* [Study material]
○ ○ ○ ○ ○ ○ ○
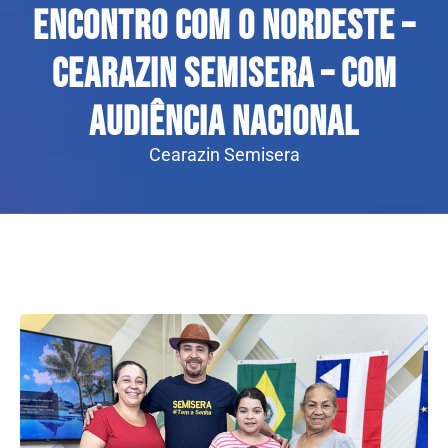
Encontro com o Nordeste –
Cearazin Semisera – Com
audiência nacional
Cearazin Semisera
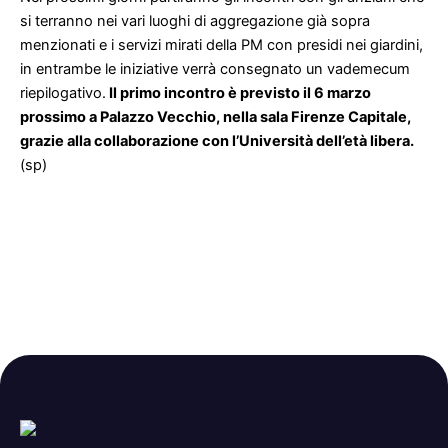
si terranno nei vari luoghi di aggregazione già sopra
menzionati e i servizi mirati della PM con presidi nei giardini,
in entrambe le iniziative verrà consegnato un vademecum
riepilogativo.
Il primo incontro è previsto il 6 marzo
prossimo a Palazzo Vecchio, nella sala Firenze Capitale,
grazie alla collaborazione con l’Università dell’età libera.
(sp)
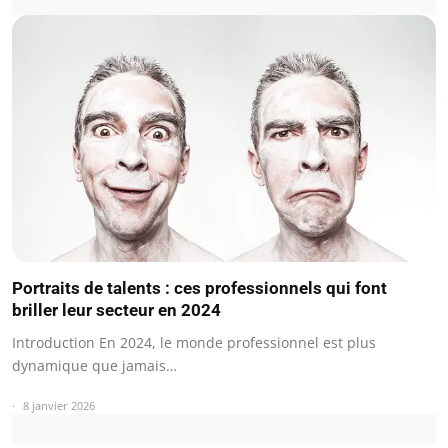
Portraits de talents : ces professionnels qui font
briller leur secteur en 2024
Introduction En 2024, le monde professionnel est plus
dynamique que jamais…
8 janvier 2026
○ ○ ○ ○ ○ ○ ○
From the listing above, pick out each line where the word "Semisera" appears.

* [Completed exercise]
Cearazin Semisera – Com
Cearazin Semisera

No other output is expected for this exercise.